Lo del jueves en el Congreso no hacía falta. Para anunciar que Podemos está amortizado, si tal era el mensaje del presidente Sánchez y sus ministros al ausentarse de la aprobación de la reforma de la ley del solo sí es sí, no hacía falta humillar, aun tratándose de la ministra Irene Montero. O tal vez sí, dada la actitud de la ministra, que aprovechó su comparecencia para decir, en nombre del feminismo, que era un día triste para las mujeres y, en nombre de la izquierda, que la aprobación de la reforma no debería haberse hecho con el Partido Popular, cuando lo que se esperaba de ella, precisamente en reconocimiento al fracaso de la ley, es que pidiera perdón a las víctimas, se disculpara ante sus feministas y anunciara su dimisión, por ese orden. Y tan dignamente.

Por supuesto, la ausencia del presidente y los ministros socialistas (con la excepción de Pilar Llop, ministra de Justicia, y María Jesús Montero, que es también portavoz del Gobierno) puede interpretarse en clave vergonzante, en el sentido de que no había necesidad de sostener la mirada de Ione Belarra o de soportar la lágrima a punto de Irene Montero.

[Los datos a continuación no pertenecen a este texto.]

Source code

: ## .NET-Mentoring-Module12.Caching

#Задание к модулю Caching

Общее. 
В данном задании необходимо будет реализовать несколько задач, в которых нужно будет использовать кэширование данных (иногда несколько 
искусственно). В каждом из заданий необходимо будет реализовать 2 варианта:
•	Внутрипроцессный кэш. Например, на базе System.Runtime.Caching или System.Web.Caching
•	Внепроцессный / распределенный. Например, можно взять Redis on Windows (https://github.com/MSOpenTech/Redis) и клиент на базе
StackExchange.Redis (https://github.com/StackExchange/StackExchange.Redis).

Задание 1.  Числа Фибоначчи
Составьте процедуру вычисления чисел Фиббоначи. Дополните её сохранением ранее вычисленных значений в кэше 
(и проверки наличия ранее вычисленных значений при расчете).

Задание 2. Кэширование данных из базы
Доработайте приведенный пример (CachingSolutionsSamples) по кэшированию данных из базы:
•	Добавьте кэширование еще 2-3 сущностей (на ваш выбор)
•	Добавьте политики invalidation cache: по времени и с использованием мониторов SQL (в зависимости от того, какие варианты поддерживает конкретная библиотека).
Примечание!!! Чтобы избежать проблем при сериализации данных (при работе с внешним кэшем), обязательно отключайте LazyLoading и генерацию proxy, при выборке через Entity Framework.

También, desde luego, como una humillación ante el Partido Popular, al que el Gobierno habría tenido que recurrir por no encontrar izquierdas a su izquierda dispuestas a apoyar la reforma… si la reforma no se hacía según Podemos. 

Pero se trata de posibilidades tan verosímiles (sí: verosímiles) que hay que descartarlas. De hecho, la contribución del Partido Popular a la reforma ha sido meramente técnica, “una especie de fe de erratas”, según Patxi López. ¿Tan técnica como suprimirsolo el adverbio solo, pasando así de “ley del solo sí es sí” a “ley del sí es sí”, por ejemplo?

Al tiempo que se aprobaba la reforma de la ley, el CIS publicaba su barómetro mensual, donde lo más destacado ha sido la irrupción de Sumar, lo cual sorprende no tanto porque supere a Podemos (10,6% Sumar, 6,7% Podemos) como por coincidir con los planes del “partido de Pedro Sánchez”, como lo llama el propio José Félix Tezanos, “el partido de Sánchez”, no el PSOE. Es decir: el Gobierno, o “el partido de Sánchez”, al anunciar con su ausencia el jueves en el Congreso que Podemos estaría amortizado, estaría anunciando también que Sumar ocupa ya su lugar como posible socio de gobierno, una elección cuyo acierto avalarían los datos del CIS. Claro que siempre se podrá pensar mal y decir que el CIS no valora mal a Podemos porque Sánchez lo dé por amortizado, sino que Sánchez lo da por amortizado porque el CIS lo valora mal. 

Sea como fuere, si prescindir de Podemos para reformar la ley más importante de Podemos ha sido ofensivo, ausentarse el día de la aprobación de la reforma ha sido aún peor, aunque fuera la ocasión para que los votantes del socialismo de Sánchez comprendieran que seguirán asociados a Podemos únicamente hasta diciembre, o sea, para poder agotar la legislatura. Así que a la pregunta de por qué no aplaudieron los diputados del Partido Socialista la aprobación de la reforma, si así se corregían sus defectos, la respuesta sería: por la humillación. Y a la pregunta de por qué la aplaudieron los diputados del Partido Popular: la respuesta sería la misma: por la humillación.